FYI: Lonworks is a protocol stack, used for automations.


----------



## adamk (Jan 14, 2012)

linux compatibility is limited to userspace applications, not hardware drivers.

Adam


----------



## jacktrades (Jan 14, 2012)

adamk said:
			
		

> linux compatibility is limited to userspace applications, not hardware drivers.
> 
> Adam



When uname is typed, I get freebsd FreeBSD 9.0

Is there a way to know to which linux kernel is equivalent?


----------



## jem (Jan 14, 2012)

Linux and FreeBSD are entirely different operating systems.  There are no equivalent versions in terms of hardware compatibility.

You should check the FreeBSD 9.0 hardware notes.


----------



## ondra_knezour (Jan 14, 2012)

To none. FreeBSD is not Linux equivalent.

From document you mentioned 





> Linux drivers are provided too for most of the interfaces. They come in source code for different kernel versions.


 In such case it may be possible to write driver for FreeBSD. Or it may be not, it depends.


----------



## jacktrades (Jan 14, 2012)

adamk said:
			
		

> linux compatibility is limited to userspace applications, not hardware drivers.
> 
> Adam



ok. so the above is wrong. 

I should modified the driver source code. 

OK.


----------



## adamk (Jan 14, 2012)

jacktrades said:
			
		

> ok. so the above is wrong.



No, what I said is absolutely correct.

Adam


----------



## jacktrades (Jan 14, 2012)

How do I know if the driver will work in Freebsd FreeBSD then?


----------



## adamk (Jan 14, 2012)

A linux driver will not work in FreeBSD.  You should check the FreeBSD HCL to see if the device is supported and, if not, you'll have to contact the device manufacturer.

Adam


----------



## tingo (Jan 14, 2012)

If you are talking about this LonWorks, aren't you really looking for drivers for LonWorks compatible hardware?
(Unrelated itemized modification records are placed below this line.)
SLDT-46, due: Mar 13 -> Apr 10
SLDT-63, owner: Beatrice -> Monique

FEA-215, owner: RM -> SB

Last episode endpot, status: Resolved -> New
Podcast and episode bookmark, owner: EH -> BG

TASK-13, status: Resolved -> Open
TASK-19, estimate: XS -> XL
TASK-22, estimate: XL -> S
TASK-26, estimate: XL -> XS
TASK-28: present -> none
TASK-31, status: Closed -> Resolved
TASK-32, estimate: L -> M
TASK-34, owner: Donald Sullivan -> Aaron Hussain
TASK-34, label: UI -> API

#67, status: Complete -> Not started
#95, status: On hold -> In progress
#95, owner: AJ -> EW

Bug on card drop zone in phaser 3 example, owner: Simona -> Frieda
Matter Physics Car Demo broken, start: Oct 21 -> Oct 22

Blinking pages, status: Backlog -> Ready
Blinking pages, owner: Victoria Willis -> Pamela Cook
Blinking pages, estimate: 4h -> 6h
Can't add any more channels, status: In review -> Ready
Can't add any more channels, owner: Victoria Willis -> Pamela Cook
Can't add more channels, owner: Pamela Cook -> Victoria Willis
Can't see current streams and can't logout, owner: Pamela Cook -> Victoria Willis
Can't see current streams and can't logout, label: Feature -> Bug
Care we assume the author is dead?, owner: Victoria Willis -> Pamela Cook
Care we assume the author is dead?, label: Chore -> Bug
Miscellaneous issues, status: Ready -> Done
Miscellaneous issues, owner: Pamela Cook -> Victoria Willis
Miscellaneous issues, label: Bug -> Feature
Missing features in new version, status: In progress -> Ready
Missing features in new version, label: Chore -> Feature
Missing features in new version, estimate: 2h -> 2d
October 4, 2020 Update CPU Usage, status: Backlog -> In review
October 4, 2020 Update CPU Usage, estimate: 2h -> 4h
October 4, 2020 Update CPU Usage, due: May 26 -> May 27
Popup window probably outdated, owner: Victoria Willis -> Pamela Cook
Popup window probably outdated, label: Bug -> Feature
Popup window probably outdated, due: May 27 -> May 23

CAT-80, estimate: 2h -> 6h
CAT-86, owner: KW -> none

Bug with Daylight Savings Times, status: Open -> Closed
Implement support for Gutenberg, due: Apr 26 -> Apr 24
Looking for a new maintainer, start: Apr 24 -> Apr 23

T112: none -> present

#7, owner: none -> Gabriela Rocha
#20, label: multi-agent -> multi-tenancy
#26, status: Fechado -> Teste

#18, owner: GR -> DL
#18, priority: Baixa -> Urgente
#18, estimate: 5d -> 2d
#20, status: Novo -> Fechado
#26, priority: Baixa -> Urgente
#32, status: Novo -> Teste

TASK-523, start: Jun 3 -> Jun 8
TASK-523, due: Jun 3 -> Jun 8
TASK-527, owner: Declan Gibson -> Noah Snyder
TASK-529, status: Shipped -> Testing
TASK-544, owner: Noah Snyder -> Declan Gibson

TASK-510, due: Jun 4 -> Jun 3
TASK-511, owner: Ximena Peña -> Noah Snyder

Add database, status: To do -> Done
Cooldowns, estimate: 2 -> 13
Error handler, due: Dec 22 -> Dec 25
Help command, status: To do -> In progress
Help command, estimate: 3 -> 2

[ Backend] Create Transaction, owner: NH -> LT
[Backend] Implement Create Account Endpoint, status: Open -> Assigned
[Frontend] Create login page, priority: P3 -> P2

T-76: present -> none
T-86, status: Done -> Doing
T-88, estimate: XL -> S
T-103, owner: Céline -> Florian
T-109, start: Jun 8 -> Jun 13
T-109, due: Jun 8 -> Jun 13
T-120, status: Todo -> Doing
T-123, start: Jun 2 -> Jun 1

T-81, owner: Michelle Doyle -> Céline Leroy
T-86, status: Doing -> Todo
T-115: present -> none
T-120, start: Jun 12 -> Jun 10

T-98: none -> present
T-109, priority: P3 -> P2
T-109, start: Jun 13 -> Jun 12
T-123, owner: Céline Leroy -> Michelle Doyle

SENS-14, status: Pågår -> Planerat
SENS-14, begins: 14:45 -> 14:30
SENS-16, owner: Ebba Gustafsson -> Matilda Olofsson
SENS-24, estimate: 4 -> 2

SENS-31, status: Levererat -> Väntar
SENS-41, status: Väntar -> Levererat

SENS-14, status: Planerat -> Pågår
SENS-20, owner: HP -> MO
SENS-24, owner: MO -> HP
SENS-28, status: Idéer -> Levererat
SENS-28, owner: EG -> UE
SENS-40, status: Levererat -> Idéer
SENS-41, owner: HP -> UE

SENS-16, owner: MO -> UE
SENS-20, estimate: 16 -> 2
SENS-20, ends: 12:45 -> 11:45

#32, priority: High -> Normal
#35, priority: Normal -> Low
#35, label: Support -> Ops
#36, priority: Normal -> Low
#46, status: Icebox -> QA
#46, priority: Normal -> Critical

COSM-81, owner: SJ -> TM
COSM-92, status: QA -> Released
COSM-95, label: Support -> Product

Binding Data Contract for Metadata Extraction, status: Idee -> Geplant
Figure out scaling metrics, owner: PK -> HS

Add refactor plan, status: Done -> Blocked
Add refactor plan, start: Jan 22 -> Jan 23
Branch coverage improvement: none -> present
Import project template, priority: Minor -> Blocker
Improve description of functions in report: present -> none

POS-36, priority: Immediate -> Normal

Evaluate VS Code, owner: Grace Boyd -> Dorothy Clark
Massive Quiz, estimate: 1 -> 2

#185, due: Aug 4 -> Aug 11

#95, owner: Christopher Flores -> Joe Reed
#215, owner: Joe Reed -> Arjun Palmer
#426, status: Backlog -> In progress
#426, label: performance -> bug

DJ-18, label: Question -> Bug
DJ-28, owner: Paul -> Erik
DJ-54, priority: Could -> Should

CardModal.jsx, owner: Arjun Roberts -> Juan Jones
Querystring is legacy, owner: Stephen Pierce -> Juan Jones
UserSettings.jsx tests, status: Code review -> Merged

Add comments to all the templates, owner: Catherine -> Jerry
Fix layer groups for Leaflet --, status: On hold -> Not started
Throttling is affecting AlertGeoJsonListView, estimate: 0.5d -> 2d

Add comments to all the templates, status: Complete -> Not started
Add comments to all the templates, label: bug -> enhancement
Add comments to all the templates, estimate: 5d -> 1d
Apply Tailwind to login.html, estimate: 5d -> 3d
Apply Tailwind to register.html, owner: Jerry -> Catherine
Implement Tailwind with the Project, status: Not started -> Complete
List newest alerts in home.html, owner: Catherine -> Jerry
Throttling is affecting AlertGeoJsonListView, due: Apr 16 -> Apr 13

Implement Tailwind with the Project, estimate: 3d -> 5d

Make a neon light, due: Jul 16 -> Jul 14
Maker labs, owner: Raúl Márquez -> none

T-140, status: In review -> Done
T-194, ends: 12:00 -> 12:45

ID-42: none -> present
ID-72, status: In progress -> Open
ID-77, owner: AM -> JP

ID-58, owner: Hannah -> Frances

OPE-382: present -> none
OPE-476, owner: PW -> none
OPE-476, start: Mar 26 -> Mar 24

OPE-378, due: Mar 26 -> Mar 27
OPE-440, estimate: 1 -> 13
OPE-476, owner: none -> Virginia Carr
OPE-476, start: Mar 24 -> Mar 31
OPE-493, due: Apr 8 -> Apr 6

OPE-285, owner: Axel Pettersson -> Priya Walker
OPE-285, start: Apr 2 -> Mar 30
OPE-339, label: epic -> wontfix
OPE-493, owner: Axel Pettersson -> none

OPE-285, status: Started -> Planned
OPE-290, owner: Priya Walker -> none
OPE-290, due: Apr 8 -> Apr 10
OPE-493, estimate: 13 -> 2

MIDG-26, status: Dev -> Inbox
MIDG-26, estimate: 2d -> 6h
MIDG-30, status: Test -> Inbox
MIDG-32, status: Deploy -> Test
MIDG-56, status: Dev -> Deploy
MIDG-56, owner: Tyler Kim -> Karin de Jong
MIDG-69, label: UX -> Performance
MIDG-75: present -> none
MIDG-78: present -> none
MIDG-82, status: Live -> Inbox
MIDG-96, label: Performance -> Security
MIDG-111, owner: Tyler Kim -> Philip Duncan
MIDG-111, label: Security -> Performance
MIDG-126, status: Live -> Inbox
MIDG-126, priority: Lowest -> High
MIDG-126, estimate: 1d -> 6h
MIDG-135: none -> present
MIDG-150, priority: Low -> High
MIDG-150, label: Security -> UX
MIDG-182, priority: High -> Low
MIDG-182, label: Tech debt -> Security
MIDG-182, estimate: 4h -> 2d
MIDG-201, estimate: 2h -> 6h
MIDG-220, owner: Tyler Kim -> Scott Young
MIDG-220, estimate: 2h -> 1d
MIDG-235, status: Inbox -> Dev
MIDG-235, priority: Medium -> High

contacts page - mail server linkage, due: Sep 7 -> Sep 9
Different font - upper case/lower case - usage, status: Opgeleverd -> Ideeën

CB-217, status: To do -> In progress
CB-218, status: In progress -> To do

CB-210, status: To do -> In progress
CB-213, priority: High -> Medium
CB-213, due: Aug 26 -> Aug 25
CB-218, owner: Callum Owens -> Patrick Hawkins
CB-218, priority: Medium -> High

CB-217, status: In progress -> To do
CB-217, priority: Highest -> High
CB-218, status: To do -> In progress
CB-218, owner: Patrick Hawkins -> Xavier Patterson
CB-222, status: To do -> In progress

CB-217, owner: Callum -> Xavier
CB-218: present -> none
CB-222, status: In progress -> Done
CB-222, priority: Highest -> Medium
The only interesting link I found:
http://karl.hiramoto.org/lonworks4linux/


----------



## jacktrades (Jan 14, 2012)

Yes, that lonworks. Will that lonworks driver work for freebsd FreeBSD?


----------



## jacktrades (Jan 14, 2012)

adamk said:
			
		

> A linux driver will not work in FreeBSD.  You should check the FreeBSD HCL to see if the device is supported and, if not, you'll have to contact the device manufacturer.
> 
> Adam



It is not supported. So to adapt the driver from Linux to Freebsd FreeBSD, you should have in depth knowledge of the hardware's chipset?


----------



## adamk (Jan 14, 2012)

Yes, you would need to have technical specifications on the chipset and, of course, the ability to write FreeBSD drivers.

Adam


----------



## DutchDaemon (Jan 14, 2012)

[ separate threads merged -- Mod. ]


----------



## jacktrades (Jan 15, 2012)

adamk said:
			
		

> Yes, you would need to have technical specifications on the chipset and, of course, the ability to write FreeBSD drivers.
> 
> Adam



Thanks, I think the post is solved.


----------